Kemudian pada Pasal 5 Ayat (2) UU HT, menjelaskan lebih lanjut bahwa apabila suatu objek hak tanggungan dibebani lebih dari satu hak tanggungan, peringkat masing-masing hak tanggungan ditentukan menurut tanggal pendaftarannya pada kantor pertanahan.
Ini artinya, satu objek hak tanggungan bisa dibebankan beberapa hak tanggungan yang diurutkan berdasarkan peringkat hak tanggungan dengan urutan peringkat pertama (I), Kedua (II) dan seterusnya.
Dalam hal ini dimungkinkan pemegang hak tanggungan dalam satu objek hak tanggungan bisa lebih dari satu kreditur.
Menariknya, walaupun pemegang hak tanggungan dimungkinkan lebih dari satu kreditur, tapi yang mempunyai hak untuk melakukan menjual objek hak tanggungan melalui pelelangan umum adalah pemegang hak tanggungan peringkat pertama. (Pasal 6 UUHT).
Terus gimana dong, nasib kreditur pemegang hak tanggungan selain peringkat I, kalau kreditur pemegang hak tanggungannya berbeda dalam satu objek hak tanggungan? Misal, pemegang hak tanggungan peringkat I bank A, pemegang hak tanggungan peringkat II bank B dan seterusnya.
BACA JUGA: MENANGGUNG HAK TANGGUNGAN
Nah, itulah yang menjadi perhatian karena tidak ada kepastian hukum terhadap pemegang hak tanggungan peringkat II, peringkat III dan seterusnya, terkait eksekusi hak tanggungan melalui pelelangan umum yang hanya bisa dilakukan oleh pemegang hak tanggungan peringkat I.

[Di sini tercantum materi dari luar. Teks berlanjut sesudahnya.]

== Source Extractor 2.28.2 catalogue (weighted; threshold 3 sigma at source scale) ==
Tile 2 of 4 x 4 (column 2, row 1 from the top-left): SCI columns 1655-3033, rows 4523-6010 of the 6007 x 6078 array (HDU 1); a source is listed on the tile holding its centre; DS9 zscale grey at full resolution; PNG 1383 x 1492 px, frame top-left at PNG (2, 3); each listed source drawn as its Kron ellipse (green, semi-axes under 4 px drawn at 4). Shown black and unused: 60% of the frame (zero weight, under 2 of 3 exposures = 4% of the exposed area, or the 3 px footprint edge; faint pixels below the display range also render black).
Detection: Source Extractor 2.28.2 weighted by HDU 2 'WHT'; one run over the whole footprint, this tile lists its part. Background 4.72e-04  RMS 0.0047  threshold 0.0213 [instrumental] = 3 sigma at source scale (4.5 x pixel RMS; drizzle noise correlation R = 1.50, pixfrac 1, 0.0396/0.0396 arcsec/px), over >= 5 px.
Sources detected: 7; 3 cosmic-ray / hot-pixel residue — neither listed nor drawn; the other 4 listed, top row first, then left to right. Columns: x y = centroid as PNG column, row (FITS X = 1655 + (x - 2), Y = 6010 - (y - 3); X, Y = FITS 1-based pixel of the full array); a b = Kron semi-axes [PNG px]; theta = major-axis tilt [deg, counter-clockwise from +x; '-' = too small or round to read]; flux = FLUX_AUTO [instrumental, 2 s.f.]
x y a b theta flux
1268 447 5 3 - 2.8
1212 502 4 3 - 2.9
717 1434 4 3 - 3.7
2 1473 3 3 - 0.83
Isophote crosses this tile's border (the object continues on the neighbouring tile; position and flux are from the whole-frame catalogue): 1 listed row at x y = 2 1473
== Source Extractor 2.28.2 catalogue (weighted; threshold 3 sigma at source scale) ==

Lain cerita kalau beban hak tanggungan lebih besar dari penjualan objek hak tanggungan, kemudian para pihaknya tidak sepakat terkait dengan pembagian hasil penjualan objek hak tanggungan dan keberatan untuk menghapusnya. Hal itu sudah dijelaskan sih, di Pasal 19 Ayat (3) UU HT. Dimana pembeli objek hak tanggungan dapat mengajukan ke Ketua Pengadilan Negeri letak objek hak tanggungan tersebut, untuk menetapkan pembersihan hak tanggungan dan menetapkan ketentuan mengenai pembagian hasil penjualan lelang di antara para kreditur pemegang hak tanggungan.
Eh, tapi gimana kalau debitur hanya wanprestasi pada kreditur pemegang hak tanggungan peringkat II sedangkan pada kreditur pemegang hak tanggungan peringkat I tidak wanprestasi?
In my opinion, perbedaan kreditur pemegang hak tanggungan dalam satu objek hak tanggungan akan lebih efektif kalau diterapkan, apabila adanya klausula cross collateral dan cross default dalam perjanjian kredit di antara para kreditur pemegang hak tanggungan dalam satu objek hak tanggungan tersebut agar hutang dan jaminannya saling terikat satu sama lain. Sehingga meminimalisir sengketa antara para pemegang hak tanggungan.
Btw, apa sih, cross collateral dan cross default? Mmmh, kita bahas di artikel selanjutnya ya.
Jadi gitu ya, guys. Secuil pembahasan tentang permasalahan terhadap peringkat pemegang hak tanggungan.